#### Exercise prompt:
Take every line containing "place" out of the records.

Collected data entries
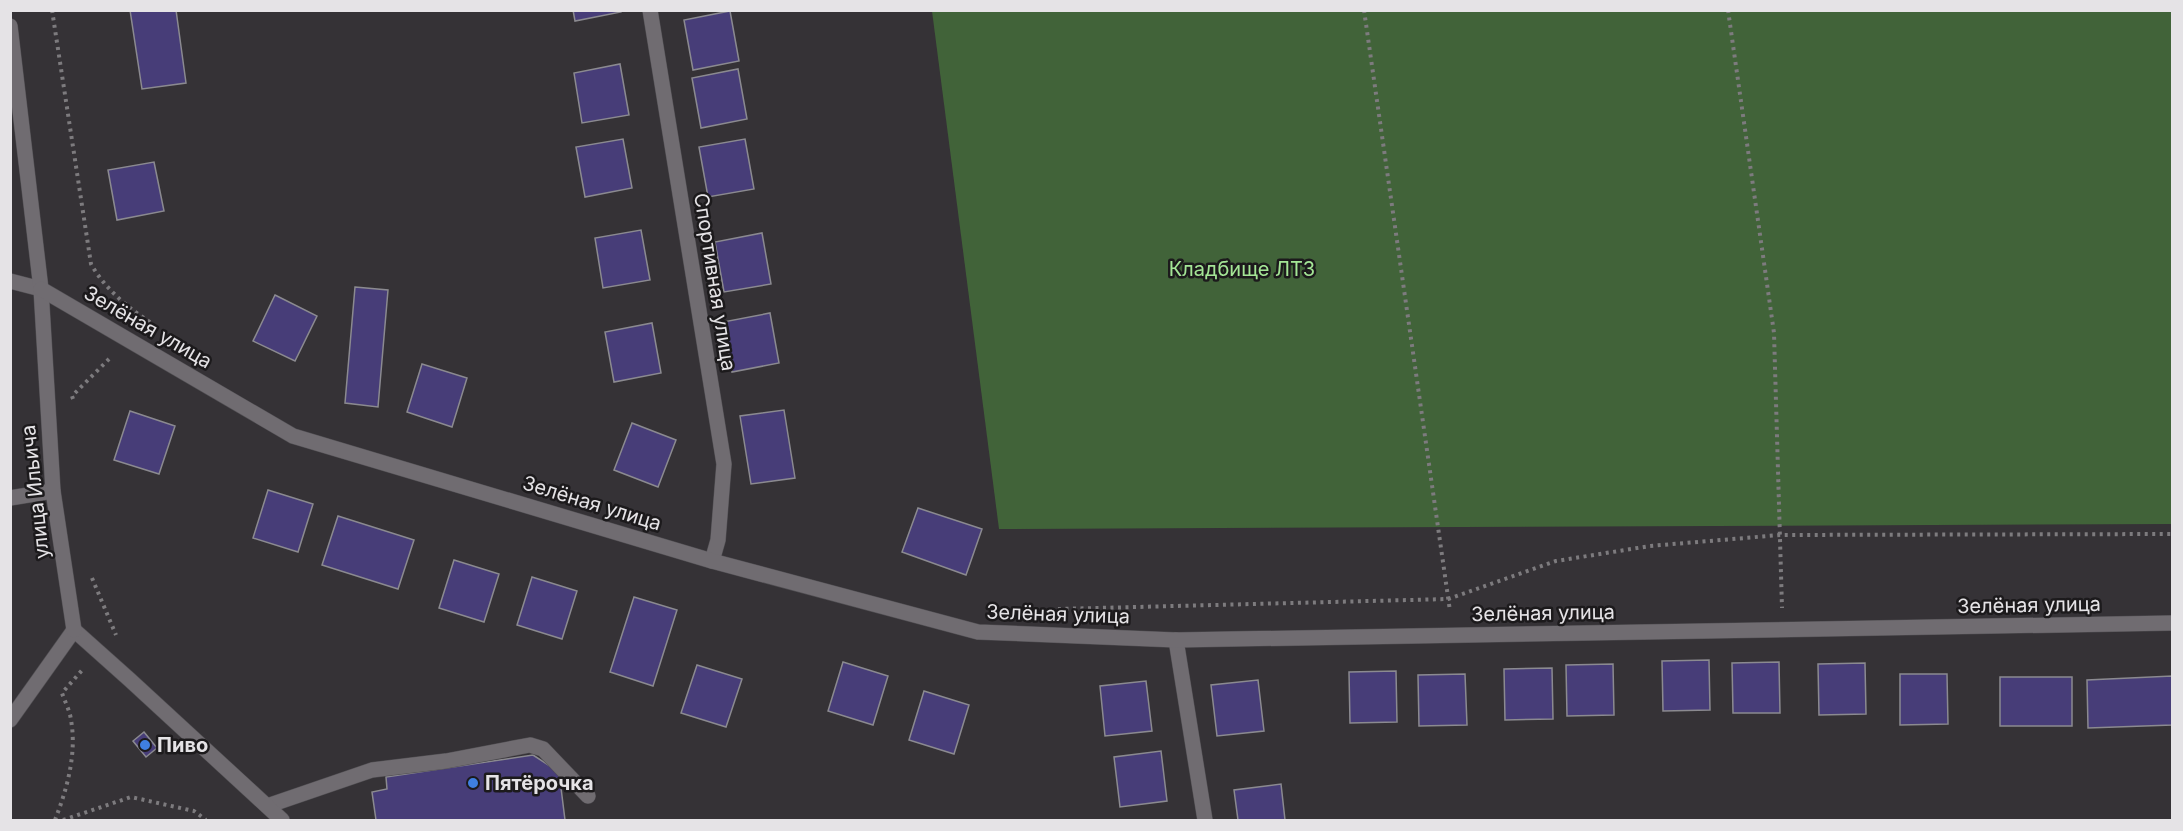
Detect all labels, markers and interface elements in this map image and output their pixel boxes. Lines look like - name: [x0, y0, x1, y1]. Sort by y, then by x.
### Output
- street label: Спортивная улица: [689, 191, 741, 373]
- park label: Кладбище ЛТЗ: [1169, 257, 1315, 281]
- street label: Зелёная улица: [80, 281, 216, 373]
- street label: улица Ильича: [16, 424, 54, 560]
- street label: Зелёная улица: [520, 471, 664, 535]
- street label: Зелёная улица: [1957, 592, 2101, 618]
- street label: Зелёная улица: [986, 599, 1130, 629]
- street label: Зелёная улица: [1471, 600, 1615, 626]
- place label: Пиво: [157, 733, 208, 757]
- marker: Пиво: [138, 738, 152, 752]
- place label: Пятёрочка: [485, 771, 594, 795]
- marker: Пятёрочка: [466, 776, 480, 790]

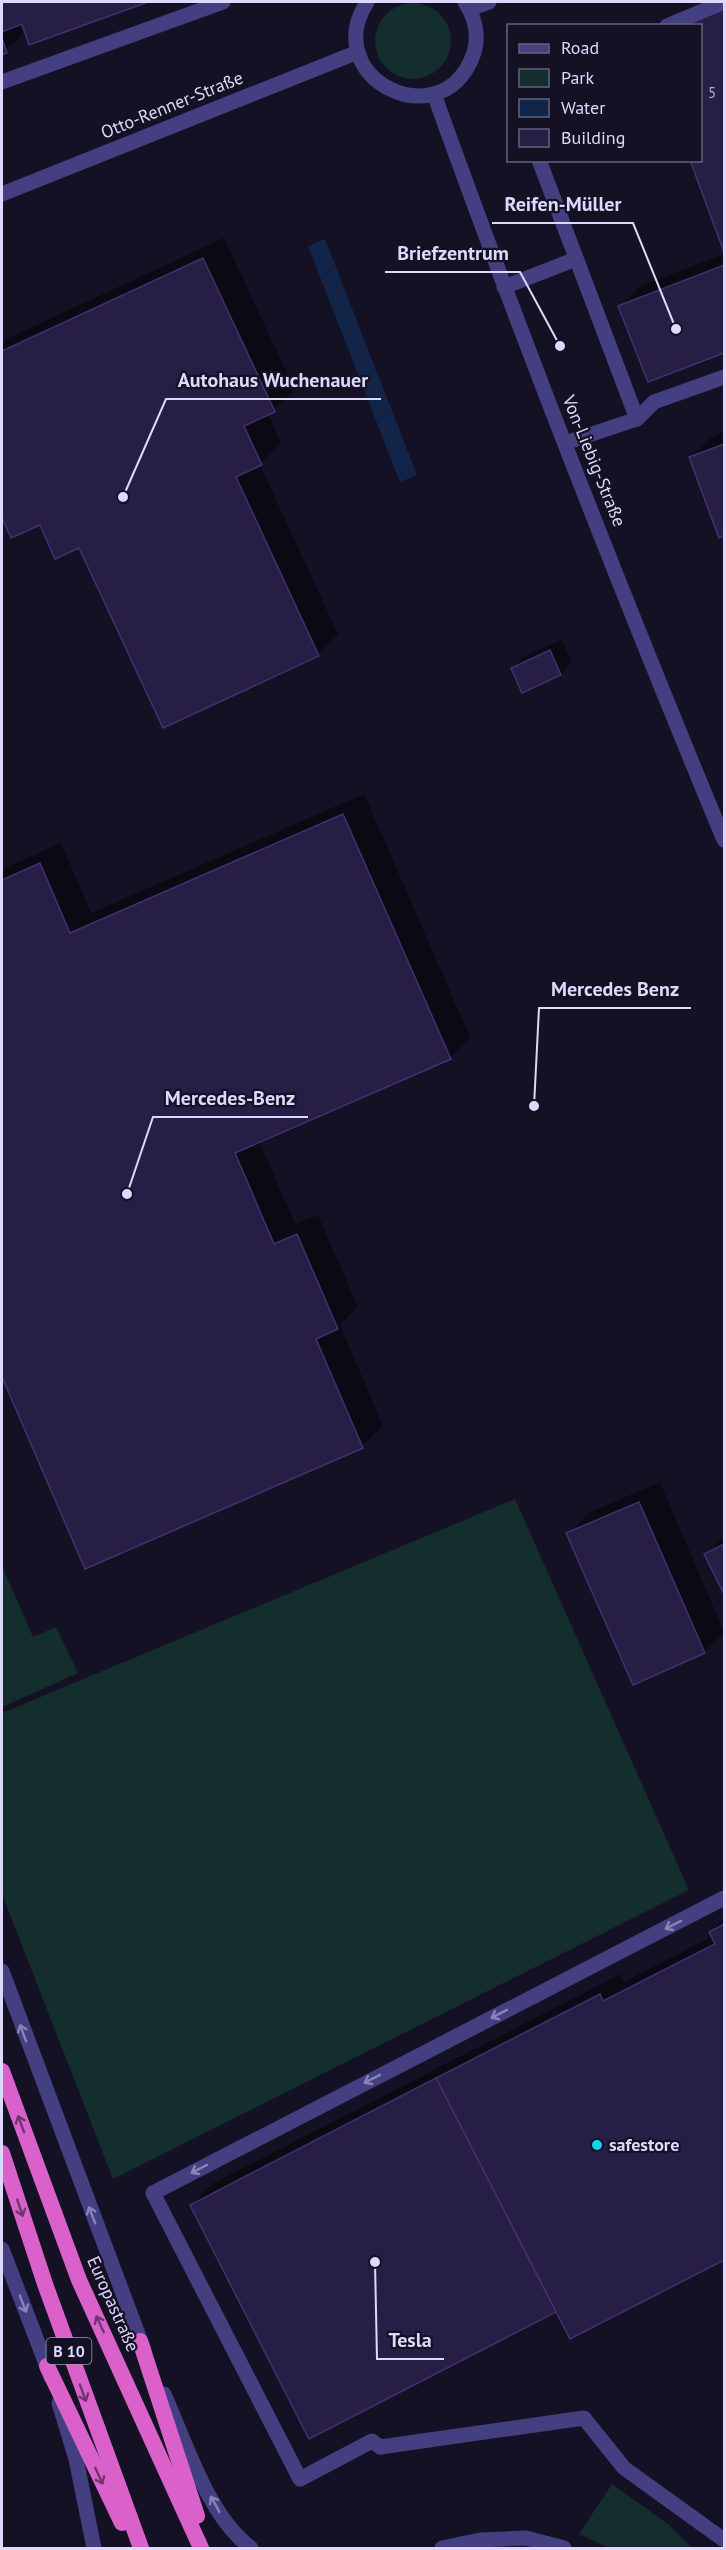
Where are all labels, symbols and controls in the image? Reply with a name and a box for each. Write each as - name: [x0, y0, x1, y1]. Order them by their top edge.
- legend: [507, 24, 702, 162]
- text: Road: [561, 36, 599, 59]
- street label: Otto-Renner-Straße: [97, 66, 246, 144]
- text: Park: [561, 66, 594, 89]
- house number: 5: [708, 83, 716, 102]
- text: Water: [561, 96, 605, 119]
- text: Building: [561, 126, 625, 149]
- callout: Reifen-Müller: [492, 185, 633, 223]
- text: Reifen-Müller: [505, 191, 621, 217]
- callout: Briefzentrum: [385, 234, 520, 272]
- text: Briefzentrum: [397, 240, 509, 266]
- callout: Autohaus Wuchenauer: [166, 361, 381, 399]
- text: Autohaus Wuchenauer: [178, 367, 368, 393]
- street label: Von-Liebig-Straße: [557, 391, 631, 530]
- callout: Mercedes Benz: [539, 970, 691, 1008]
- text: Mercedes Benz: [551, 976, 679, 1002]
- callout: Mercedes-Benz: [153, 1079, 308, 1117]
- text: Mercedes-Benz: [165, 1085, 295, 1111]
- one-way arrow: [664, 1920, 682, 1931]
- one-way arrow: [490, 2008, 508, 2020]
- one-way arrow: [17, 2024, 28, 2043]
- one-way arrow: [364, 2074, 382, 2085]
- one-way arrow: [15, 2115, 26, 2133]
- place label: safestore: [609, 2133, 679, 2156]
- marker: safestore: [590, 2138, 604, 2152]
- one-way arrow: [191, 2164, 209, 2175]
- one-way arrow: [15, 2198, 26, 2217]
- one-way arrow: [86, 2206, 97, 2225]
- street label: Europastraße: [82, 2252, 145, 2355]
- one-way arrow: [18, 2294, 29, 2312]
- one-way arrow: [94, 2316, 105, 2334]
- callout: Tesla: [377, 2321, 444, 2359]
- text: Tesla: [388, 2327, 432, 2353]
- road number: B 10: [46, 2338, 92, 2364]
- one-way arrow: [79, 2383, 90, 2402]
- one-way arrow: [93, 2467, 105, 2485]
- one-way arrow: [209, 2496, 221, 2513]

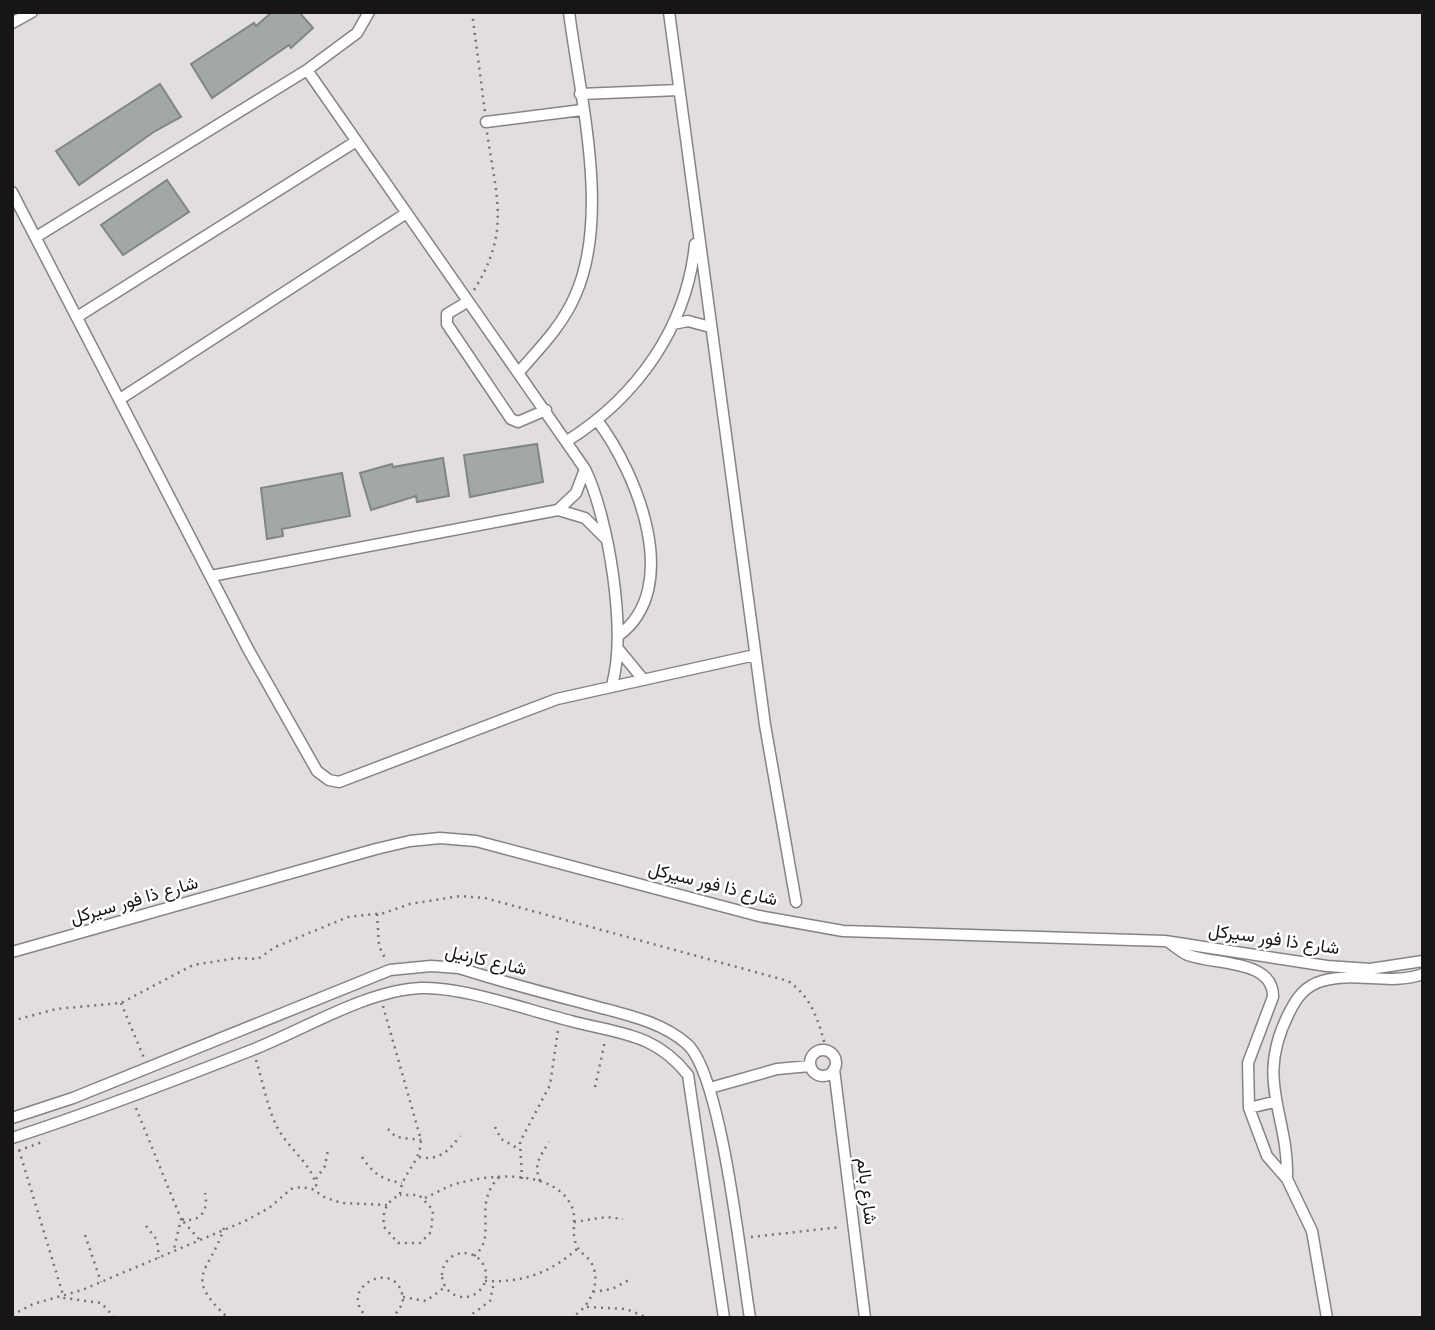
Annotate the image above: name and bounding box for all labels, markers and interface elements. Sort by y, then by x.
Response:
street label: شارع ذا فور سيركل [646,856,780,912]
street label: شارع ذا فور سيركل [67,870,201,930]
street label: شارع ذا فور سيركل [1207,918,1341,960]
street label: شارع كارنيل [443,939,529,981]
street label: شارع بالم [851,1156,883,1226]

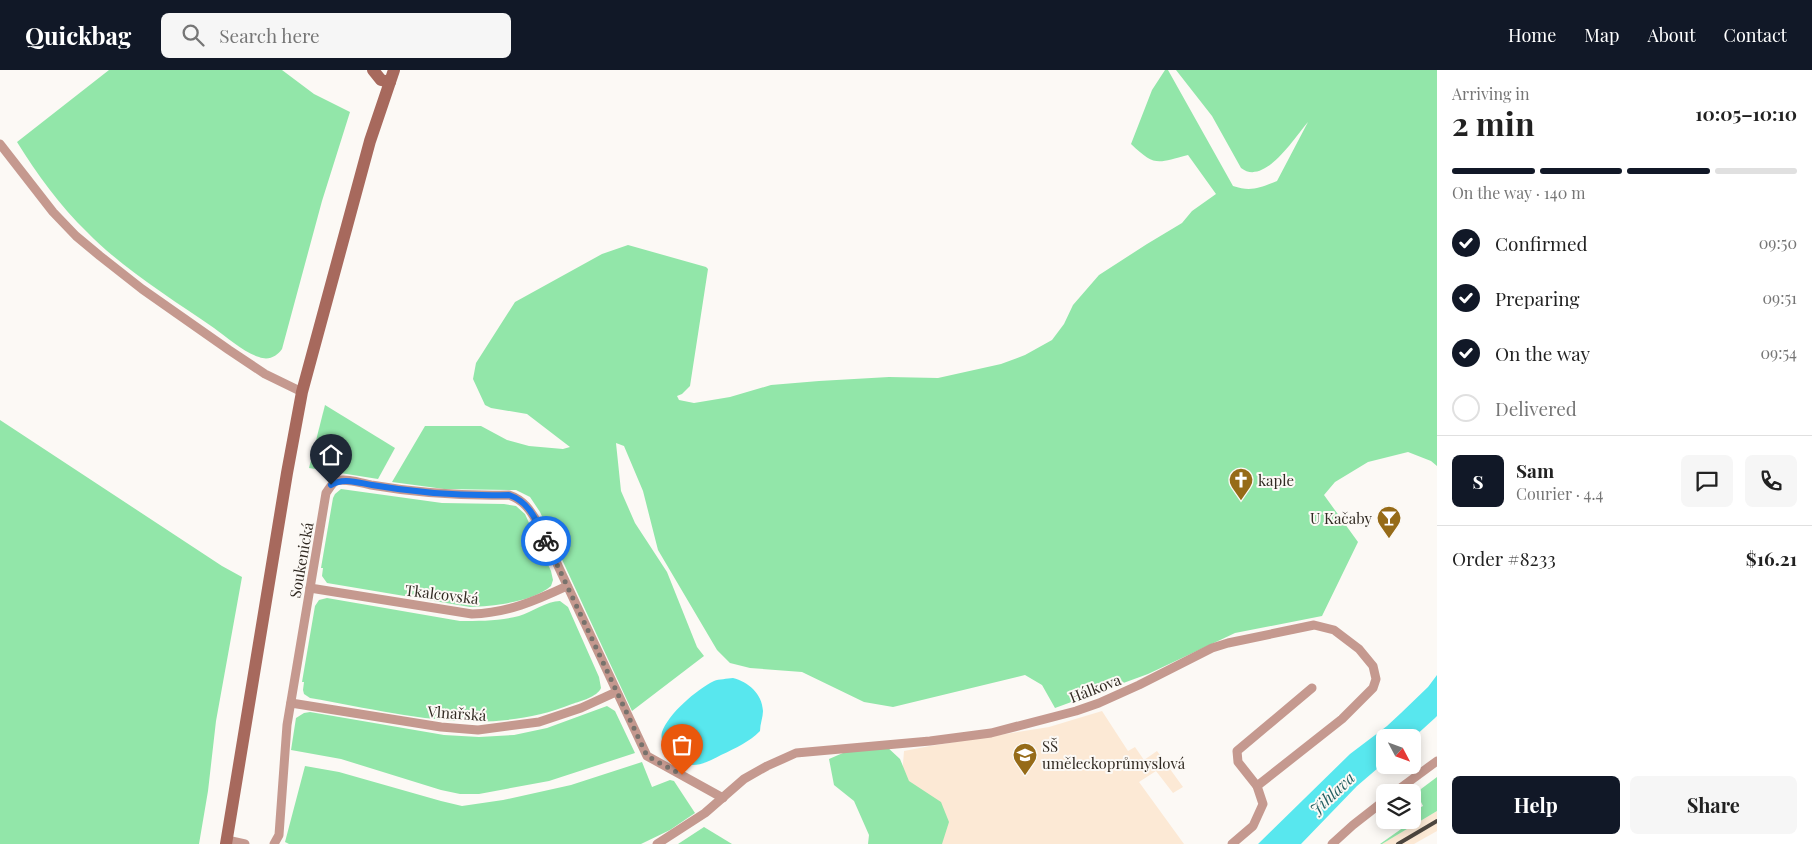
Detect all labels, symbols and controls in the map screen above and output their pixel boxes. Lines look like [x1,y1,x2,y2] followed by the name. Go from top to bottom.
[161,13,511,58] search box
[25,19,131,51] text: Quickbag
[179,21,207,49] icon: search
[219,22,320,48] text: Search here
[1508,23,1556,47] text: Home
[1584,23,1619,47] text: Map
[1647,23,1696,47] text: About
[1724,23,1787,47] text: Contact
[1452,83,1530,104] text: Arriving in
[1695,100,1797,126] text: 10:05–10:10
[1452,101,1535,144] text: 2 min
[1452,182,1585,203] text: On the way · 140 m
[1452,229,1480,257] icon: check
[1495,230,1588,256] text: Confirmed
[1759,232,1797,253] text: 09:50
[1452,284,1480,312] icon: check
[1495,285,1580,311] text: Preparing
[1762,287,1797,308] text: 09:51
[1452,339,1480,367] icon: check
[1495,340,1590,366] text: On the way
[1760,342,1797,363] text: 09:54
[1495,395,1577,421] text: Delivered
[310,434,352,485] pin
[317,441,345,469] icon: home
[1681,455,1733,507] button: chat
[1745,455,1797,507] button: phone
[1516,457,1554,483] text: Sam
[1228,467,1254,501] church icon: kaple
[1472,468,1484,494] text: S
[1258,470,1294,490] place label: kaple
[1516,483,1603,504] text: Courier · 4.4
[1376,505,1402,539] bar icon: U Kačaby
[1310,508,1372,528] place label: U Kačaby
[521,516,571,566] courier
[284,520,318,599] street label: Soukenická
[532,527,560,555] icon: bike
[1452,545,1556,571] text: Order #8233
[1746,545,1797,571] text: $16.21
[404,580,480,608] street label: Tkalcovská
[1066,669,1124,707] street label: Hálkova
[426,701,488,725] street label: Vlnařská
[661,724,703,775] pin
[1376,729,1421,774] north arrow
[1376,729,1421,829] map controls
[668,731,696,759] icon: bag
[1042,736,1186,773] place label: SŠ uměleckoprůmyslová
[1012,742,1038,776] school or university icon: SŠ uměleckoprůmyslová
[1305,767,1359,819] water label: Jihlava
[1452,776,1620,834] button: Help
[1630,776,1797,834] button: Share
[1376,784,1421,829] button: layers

#### Response:
- place label: Пиво: [157, 733, 208, 757]
- place label: Пятёрочка: [485, 771, 594, 795]
- place label: safestore: [609, 2133, 679, 2156]
[1258,470,1294,490] place label: kaple
[1310,508,1372,528] place label: U Kačaby
[1042,736,1186,773] place label: SŠ uměleckoprůmyslová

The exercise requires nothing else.